▶ _Required action_:
Could you copy every record below exactly as it stands?

▶ _Material supplied_:
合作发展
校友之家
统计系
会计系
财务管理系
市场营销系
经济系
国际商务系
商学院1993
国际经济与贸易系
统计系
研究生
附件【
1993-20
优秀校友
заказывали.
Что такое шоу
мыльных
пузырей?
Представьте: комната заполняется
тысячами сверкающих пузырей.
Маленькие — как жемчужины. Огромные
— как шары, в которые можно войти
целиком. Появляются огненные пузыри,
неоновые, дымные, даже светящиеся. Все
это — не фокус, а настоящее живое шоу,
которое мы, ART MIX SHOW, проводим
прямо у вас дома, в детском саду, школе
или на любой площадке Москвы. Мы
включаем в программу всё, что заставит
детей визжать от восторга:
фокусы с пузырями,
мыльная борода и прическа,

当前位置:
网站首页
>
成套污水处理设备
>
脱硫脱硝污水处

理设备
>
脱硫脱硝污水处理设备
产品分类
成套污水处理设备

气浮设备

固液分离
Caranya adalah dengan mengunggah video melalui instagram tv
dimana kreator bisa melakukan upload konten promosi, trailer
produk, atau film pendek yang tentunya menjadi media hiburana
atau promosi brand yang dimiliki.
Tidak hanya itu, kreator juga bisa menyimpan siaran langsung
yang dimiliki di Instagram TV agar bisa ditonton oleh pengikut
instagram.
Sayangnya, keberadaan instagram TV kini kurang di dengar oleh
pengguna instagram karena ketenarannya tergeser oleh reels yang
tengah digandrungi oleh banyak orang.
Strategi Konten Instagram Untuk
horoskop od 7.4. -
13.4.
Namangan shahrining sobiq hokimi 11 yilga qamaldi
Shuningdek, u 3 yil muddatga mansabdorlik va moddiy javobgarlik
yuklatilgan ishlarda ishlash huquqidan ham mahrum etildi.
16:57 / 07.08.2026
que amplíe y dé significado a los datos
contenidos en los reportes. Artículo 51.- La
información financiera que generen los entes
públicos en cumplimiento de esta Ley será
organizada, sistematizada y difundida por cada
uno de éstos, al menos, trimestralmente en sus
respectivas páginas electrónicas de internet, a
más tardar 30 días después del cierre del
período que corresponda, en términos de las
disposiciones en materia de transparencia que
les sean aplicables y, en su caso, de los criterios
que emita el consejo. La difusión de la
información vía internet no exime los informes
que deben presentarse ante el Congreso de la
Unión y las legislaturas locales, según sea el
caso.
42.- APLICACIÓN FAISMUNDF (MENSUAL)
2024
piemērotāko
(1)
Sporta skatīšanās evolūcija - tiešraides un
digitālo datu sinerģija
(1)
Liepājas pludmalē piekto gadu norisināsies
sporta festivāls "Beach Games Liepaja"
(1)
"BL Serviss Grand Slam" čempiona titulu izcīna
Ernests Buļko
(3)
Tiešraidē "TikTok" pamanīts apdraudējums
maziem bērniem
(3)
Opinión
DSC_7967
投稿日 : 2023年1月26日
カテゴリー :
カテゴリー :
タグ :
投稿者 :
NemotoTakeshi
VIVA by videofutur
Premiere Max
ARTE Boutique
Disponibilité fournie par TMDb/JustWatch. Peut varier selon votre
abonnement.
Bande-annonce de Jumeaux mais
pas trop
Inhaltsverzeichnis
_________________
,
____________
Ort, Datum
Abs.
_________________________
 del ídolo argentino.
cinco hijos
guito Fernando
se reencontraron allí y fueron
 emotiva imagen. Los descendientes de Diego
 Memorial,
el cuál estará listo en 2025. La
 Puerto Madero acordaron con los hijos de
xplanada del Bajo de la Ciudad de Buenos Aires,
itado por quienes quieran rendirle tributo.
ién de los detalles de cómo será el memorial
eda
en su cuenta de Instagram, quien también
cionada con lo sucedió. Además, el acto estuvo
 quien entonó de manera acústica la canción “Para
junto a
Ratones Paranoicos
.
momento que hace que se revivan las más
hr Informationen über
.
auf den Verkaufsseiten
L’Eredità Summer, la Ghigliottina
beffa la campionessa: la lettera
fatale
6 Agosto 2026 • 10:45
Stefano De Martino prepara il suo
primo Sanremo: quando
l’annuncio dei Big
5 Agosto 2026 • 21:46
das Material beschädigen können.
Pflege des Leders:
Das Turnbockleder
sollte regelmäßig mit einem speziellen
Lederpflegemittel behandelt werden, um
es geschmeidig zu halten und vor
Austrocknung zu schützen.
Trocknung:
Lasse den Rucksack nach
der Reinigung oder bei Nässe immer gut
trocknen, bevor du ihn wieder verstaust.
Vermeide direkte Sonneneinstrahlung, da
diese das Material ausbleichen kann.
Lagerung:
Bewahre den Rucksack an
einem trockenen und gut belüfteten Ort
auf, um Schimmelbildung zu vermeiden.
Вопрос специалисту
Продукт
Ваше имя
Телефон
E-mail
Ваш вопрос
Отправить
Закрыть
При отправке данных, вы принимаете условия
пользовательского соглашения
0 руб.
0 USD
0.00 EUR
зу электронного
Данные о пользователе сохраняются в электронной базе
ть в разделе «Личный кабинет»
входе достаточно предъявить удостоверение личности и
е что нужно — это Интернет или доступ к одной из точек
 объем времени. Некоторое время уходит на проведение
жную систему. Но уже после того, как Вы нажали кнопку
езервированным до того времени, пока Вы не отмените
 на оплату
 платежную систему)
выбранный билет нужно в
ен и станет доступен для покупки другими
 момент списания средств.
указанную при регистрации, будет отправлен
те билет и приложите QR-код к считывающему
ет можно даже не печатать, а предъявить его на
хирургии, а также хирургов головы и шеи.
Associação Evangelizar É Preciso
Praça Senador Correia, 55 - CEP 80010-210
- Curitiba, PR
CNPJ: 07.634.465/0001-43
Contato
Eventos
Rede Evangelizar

▶ _Exercise answer_:
合作发展
校友之家
统计系
会计系
财务管理系
市场营销系
经济系
国际商务系
商学院1993
国际经济与贸易系
统计系
研究生
附件【
1993-20
优秀校友
заказывали.
Что такое шоу
мыльных
пузырей?
Представьте: комната заполняется
тысячами сверкающих пузырей.
Маленькие — как жемчужины. Огромные
— как шары, в которые можно войти
целиком. Появляются огненные пузыри,
неоновые, дымные, даже светящиеся. Все
это — не фокус, а настоящее живое шоу,
которое мы, ART MIX SHOW, проводим
прямо у вас дома, в детском саду, школе
или на любой площадке Москвы. Мы
включаем в программу всё, что заставит
детей визжать от восторга:
фокусы с пузырями,
мыльная борода и прическа,

当前位置:
网站首页
>
成套污水处理设备
>
脱硫脱硝污水处

理设备
>
脱硫脱硝污水处理设备
产品分类
成套污水处理设备

气浮设备

固液分离
Caranya adalah dengan mengunggah video melalui instagram tv
dimana kreator bisa melakukan upload konten promosi, trailer
produk, atau film pendek yang tentunya menjadi media hiburana
atau promosi brand yang dimiliki.
Tidak hanya itu, kreator juga bisa menyimpan siaran langsung
yang dimiliki di Instagram TV agar bisa ditonton oleh pengikut
instagram.
Sayangnya, keberadaan instagram TV kini kurang di dengar oleh
pengguna instagram karena ketenarannya tergeser oleh reels yang
tengah digandrungi oleh banyak orang.
Strategi Konten Instagram Untuk
horoskop od 7.4. -
13.4.
Namangan shahrining sobiq hokimi 11 yilga qamaldi
Shuningdek, u 3 yil muddatga mansabdorlik va moddiy javobgarlik
yuklatilgan ishlarda ishlash huquqidan ham mahrum etildi.
16:57 / 07.08.2026
que amplíe y dé significado a los datos
contenidos en los reportes. Artículo 51.- La
información financiera que generen los entes
públicos en cumplimiento de esta Ley será
organizada, sistematizada y difundida por cada
uno de éstos, al menos, trimestralmente en sus
respectivas páginas electrónicas de internet, a
más tardar 30 días después del cierre del
período que corresponda, en términos de las
disposiciones en materia de transparencia que
les sean aplicables y, en su caso, de los criterios
que emita el consejo. La difusión de la
información vía internet no exime los informes
que deben presentarse ante el Congreso de la
Unión y las legislaturas locales, según sea el
caso.
42.- APLICACIÓN FAISMUNDF (MENSUAL)
2024
piemērotāko
(1)
Sporta skatīšanās evolūcija - tiešraides un
digitālo datu sinerģija
(1)
Liepājas pludmalē piekto gadu norisināsies
sporta festivāls "Beach Games Liepaja"
(1)
"BL Serviss Grand Slam" čempiona titulu izcīna
Ernests Buļko
(3)
Tiešraidē "TikTok" pamanīts apdraudējums
maziem bērniem
(3)
Opinión
DSC_7967
投稿日 : 2023年1月26日
カテゴリー :
カテゴリー :
タグ :
投稿者 :
NemotoTakeshi
VIVA by videofutur
Premiere Max
ARTE Boutique
Disponibilité fournie par TMDb/JustWatch. Peut varier selon votre
abonnement.
Bande-annonce de Jumeaux mais
pas trop
Inhaltsverzeichnis
_________________
,
____________
Ort, Datum
Abs.
_________________________
 del ídolo argentino.
cinco hijos
guito Fernando
se reencontraron allí y fueron
 emotiva imagen. Los descendientes de Diego
 Memorial,
el cuál estará listo en 2025. La
 Puerto Madero acordaron con los hijos de
xplanada del Bajo de la Ciudad de Buenos Aires,
itado por quienes quieran rendirle tributo.
ién de los detalles de cómo será el memorial
eda
en su cuenta de Instagram, quien también
cionada con lo sucedió. Además, el acto estuvo
 quien entonó de manera acústica la canción “Para
junto a
Ratones Paranoicos
.
momento que hace que se revivan las más
hr Informationen über
.
auf den Verkaufsseiten
L’Eredità Summer, la Ghigliottina
beffa la campionessa: la lettera
fatale
6 Agosto 2026 • 10:45
Stefano De Martino prepara il suo
primo Sanremo: quando
l’annuncio dei Big
5 Agosto 2026 • 21:46
das Material beschädigen können.
Pflege des Leders:
Das Turnbockleder
sollte regelmäßig mit einem speziellen
Lederpflegemittel behandelt werden, um
es geschmeidig zu halten und vor
Austrocknung zu schützen.
Trocknung:
Lasse den Rucksack nach
der Reinigung oder bei Nässe immer gut
trocknen, bevor du ihn wieder verstaust.
Vermeide direkte Sonneneinstrahlung, da
diese das Material ausbleichen kann.
Lagerung:
Bewahre den Rucksack an
einem trockenen und gut belüfteten Ort
auf, um Schimmelbildung zu vermeiden.
Вопрос специалисту
Продукт
Ваше имя
Телефон
E-mail
Ваш вопрос
Отправить
Закрыть
При отправке данных, вы принимаете условия
пользовательского соглашения
0 руб.
0 USD
0.00 EUR
зу электронного
Данные о пользователе сохраняются в электронной базе
ть в разделе «Личный кабинет»
входе достаточно предъявить удостоверение личности и
е что нужно — это Интернет или доступ к одной из точек
 объем времени. Некоторое время уходит на проведение
жную систему. Но уже после того, как Вы нажали кнопку
езервированным до того времени, пока Вы не отмените
 на оплату
 платежную систему)
выбранный билет нужно в
ен и станет доступен для покупки другими
 момент списания средств.
указанную при регистрации, будет отправлен
те билет и приложите QR-код к считывающему
ет можно даже не печатать, а предъявить его на
хирургии, а также хирургов головы и шеи.
Associação Evangelizar É Preciso
Praça Senador Correia, 55 - CEP 80010-210
- Curitiba, PR
CNPJ: 07.634.465/0001-43
Contato
Eventos
Rede Evangelizar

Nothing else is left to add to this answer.